#### SOURCE DATA

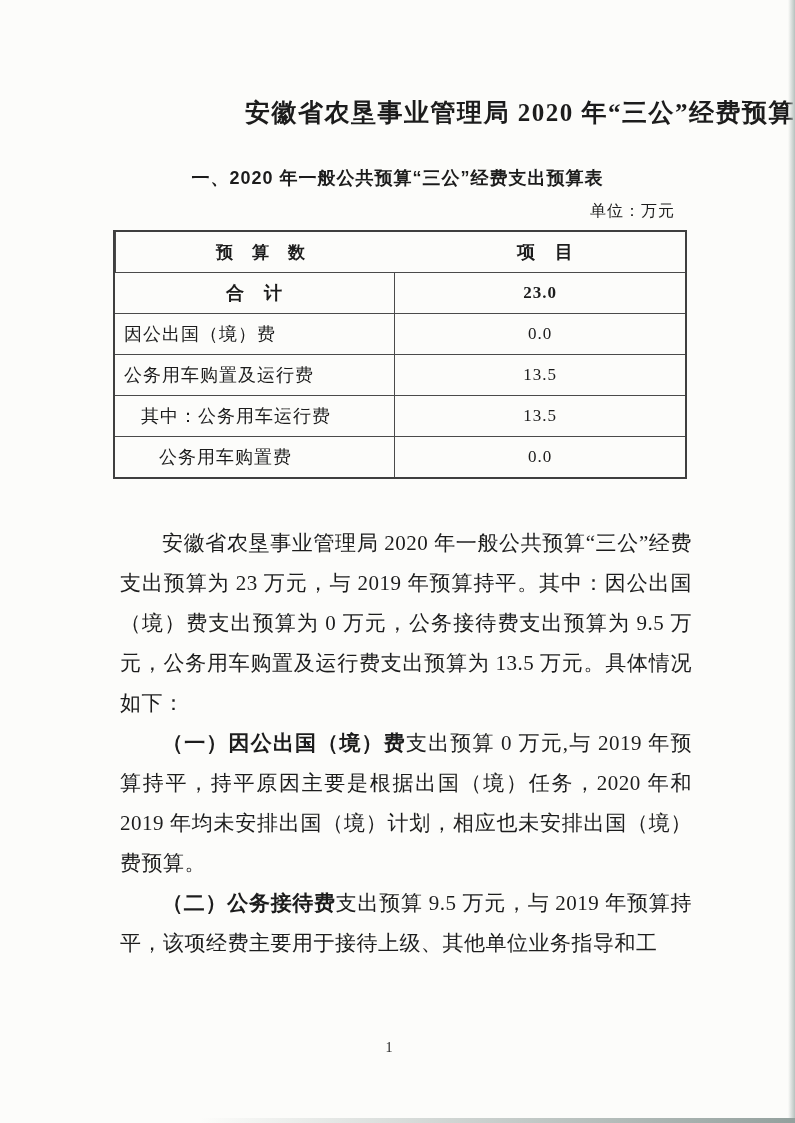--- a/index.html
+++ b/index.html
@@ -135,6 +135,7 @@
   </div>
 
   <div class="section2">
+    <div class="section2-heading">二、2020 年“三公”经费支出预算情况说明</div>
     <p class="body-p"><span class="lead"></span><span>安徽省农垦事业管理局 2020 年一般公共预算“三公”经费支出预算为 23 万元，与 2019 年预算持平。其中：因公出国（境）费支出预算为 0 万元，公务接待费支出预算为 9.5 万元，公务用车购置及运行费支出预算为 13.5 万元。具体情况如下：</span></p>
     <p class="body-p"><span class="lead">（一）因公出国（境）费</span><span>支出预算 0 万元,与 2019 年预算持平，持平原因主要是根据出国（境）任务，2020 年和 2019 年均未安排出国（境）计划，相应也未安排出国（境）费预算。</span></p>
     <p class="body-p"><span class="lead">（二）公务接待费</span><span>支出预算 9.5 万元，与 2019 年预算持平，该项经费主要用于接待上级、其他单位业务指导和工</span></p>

########

• _ACTION ITEM_: Pick every line of the data that includes the string "class".

• _TASK RESULT_:
   <div class="section2">
+    <div class="section2-heading">二、2020 年“三公”经费支出预算情况说明</div>
     <p class="body-p"><span class="lead"></span><span>安徽省农垦事业管理局 2020 年一般公共预算“三公”经费支出预算为 23 万元，与 2019 年预算持平。其中：因公出国（境）费支出预算为 0 万元，公务接待费支出预算为 9.5 万元，公务用车购置及运行费支出预算为 13.5 万元。具体情况如下：</span></p>
     <p class="body-p"><span class="lead">（一）因公出国（境）费</span><span>支出预算 0 万元,与 2019 年预算持平，持平原因主要是根据出国（境）任务，2020 年和 2019 年均未安排出国（境）计划，相应也未安排出国（境）费预算。</span></p>
     <p class="body-p"><span class="lead">（二）公务接待费</span><span>支出预算 9.5 万元，与 2019 年预算持平，该项经费主要用于接待上级、其他单位业务指导和工</span></p>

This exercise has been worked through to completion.